Copy each line below in which the string "blue" occurs.

Source texts of formatted documents:
◆ ◆ ◆ ◆ ◆
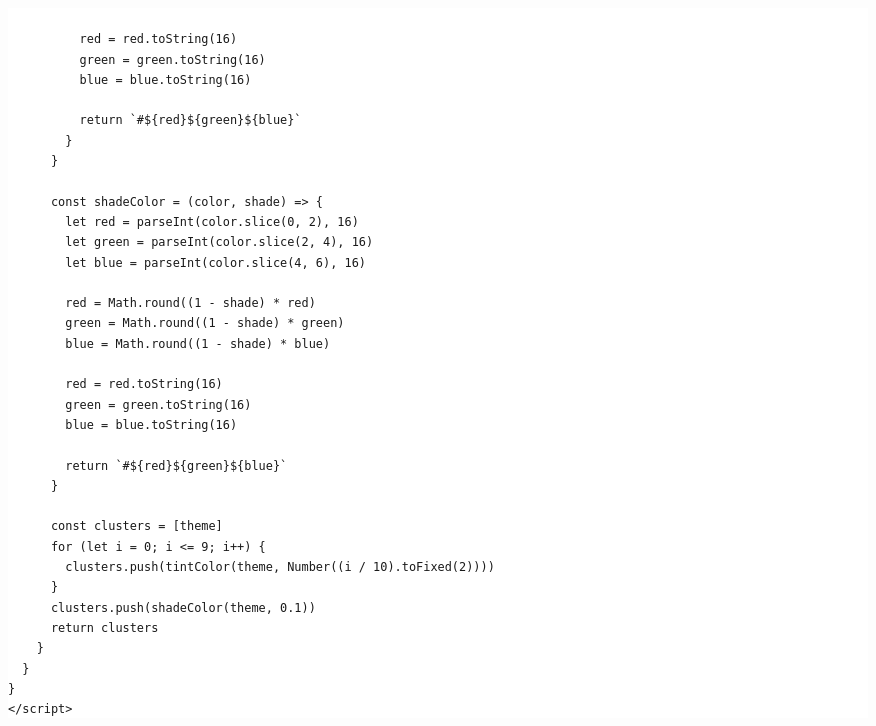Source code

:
```vue

          red = red.toString(16)
          green = green.toString(16)
          blue = blue.toString(16)

          return `#${red}${green}${blue}`
        }
      }

      const shadeColor = (color, shade) => {
        let red = parseInt(color.slice(0, 2), 16)
        let green = parseInt(color.slice(2, 4), 16)
        let blue = parseInt(color.slice(4, 6), 16)

        red = Math.round((1 - shade) * red)
        green = Math.round((1 - shade) * green)
        blue = Math.round((1 - shade) * blue)

        red = red.toString(16)
        green = green.toString(16)
        blue = blue.toString(16)

        return `#${red}${green}${blue}`
      }

      const clusters = [theme]
      for (let i = 0; i <= 9; i++) {
        clusters.push(tintColor(theme, Number((i / 10).toFixed(2))))
      }
      clusters.push(shadeColor(theme, 0.1))
      return clusters
    }
  }
}
</script>
```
◆ ◆ ◆ ◆ ◆
**Task solution:**
          blue = blue.toString(16)
          return `#${red}${green}${blue}`
        let blue = parseInt(color.slice(4, 6), 16)
        blue = Math.round((1 - shade) * blue)
        blue = blue.toString(16)
        return `#${red}${green}${blue}`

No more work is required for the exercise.